Globe Artichoke Genome Database

The globe artichoke genome is now available for use and four globe artichoke genotypes have been recently re-sequenced.

D. Scaglione, S. Reyes-Chin-Wo, A. Acquadro, L. Froenicke, E. Portis, C. Beitel, M. Tirone, R. Mauro, A. Lo Monaco, G. Mauromicale, P. Faccioli, L. Cattivelli, L. Rieseberg, R. Michelmore & S Lanteri. The genome sequence of the outbreeding globe artichoke constructed de novo incorporating a phase-aware low-pass sequencing strategy of F1 progeny. Sci. Rep. 6, 19427; doi: 10.1038/srep19427 (2016)
A. Acquadro, L. Barchi, E. Portis, G. Mangino, D. Valentino, G. Mauromicale & S Lanteri. Genome reconstruction in Cynara cardunculus taxa gains access to chromosome-scale DNA variation. Sci.Rep. 7; 5617; doi:10.1038/s41598-017-05085-7 (2017)
A. Acquadro, E. Portis, D. Valentino, L. Barchi & Sergio Lanteri. “Mind the Gap”: Hi-C Technology Boosts Contiguity of the Globe Artichoke Genome in Low-Recombination Regions. G3: Genes, Genomes, Genetics 10, 3557-3564; doi:10.1534/g3.120.401446 (2020)

It represents the first published genome sequence of a Compositae crop species fully available to the scientific community.

The genome sequence has been unravelled by a consortium including the University of Torino (DISAFA, Plant Genetics and Breeding, Italy, team leader Sergio Lanteri), the University of California (The Genome Center, Davis, CA, USA, team leader Richard Michelmore) and the Università di Catania (Di3A, Italy, team leader Giovanni Mauromicale) in the framework of the Compositae Genome Project (CGP).

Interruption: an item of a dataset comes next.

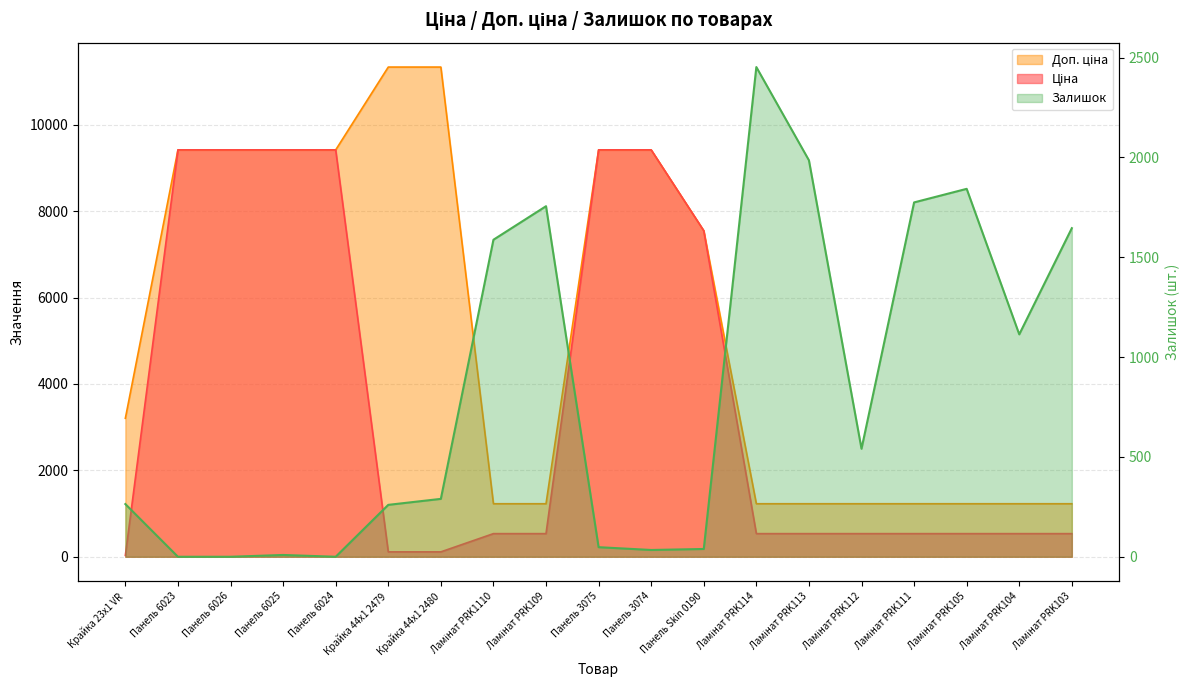

Count the number of categories in the chart.

19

The project started in 2011 and later on was joined by the University of British Columbia (Canada, team leader Loren Rieseberg) and Crea (Genomics Research Centre, Fiorenzuola d’Arda, Italy, team leader Luigi Cattivelli).

The genome draft was assembled from ~133-fold next-generation sequencing data, into 13K scaffolds (N50= 125 Kbp, L50=1411), which represent 725 Mb of genomic sequence with a de novo prediction of 26,906 gene models. Thanks to a low coverage whole genome-sequencing of an F₁highly segregating mapping population, a dense genetic map based on the two-way pseudo test cross strategy, was built up and used for anchoring and orienting 73% of the assembled scaffolds in 17 reconstructed pseudomolecules.

This was achieved thanks to the development of a novel pipeline, namely SOILoCo (Scaffold Ordering by Imputation with Low Coverage) https://bitbucket.org/dscaglione-igatech/soiloco.

In 2017, the resequencing analyses (~35X) of four globe artichoke genotypes, representative of the core varietal types, as well as a genotype of the related taxa cultivated cardoon was carried out. The genomes were reconstructed at a chromosomal scale and structurally/functionally annotated. Gene prediction indicated a similar number of genes, while distinctive variations in miRNAs and resistance gene analogues (RGAs) were detected. Overall, 23,5M SNP/indel were discovered (range 6,34M -14,50M). The impact of some missense SNPs on the biological functions of genes involved in the biosynthesis of phenylpropanoid and sesquiterpene lactone secondary metabolites was predicted. The identified variants contribute to infer on globe artichoke domestication of the different varietal types, and represent key tools for dissecting the path from sequence variation to phenotype. The new genomic sequences are fully searchable through independent Jbrowse interfaces, which allow the analysis of collinearity and the discovery of genomic variants, thus representing a one-stop resource for C. cardunculus genomics

Recently, based on v.1.0 sequencing data, we generated a new genome assembly (v2.0), obtained from a Hi-C (Dovetail™) genomic library, and which improves the scaffold N50 from 126 kb to 44.8 Mb (~356-fold increase) and N90 from 29 kb to 17.8 Mb (~685-fold increase). While the L90 of the v1.0 sequence included 6,123 scaffolds, the new v2.0 just 15 super-scaffolds, a number close to the haploid chromosome number of the species. The cumulative size of unplaced scaffolds in v.2.0 was reduced of 165 Mb, increasing to 94% the anchored genome sequence. The marked improvement is mainly attributable to the ability of the proximity ligation-based approach to deal with both heterochromatic (e.g.: peri-centromeric) and euchromatic regions during the assembly procedure, which allowed to physically locate low recombination regions. The new high-quality reference genome enhances the taxonomic breadth of the data available for comparative plant genomics and led to a new accurate gene prediction (28,632 genes), thus promoting the map-based cloning of economically important genes.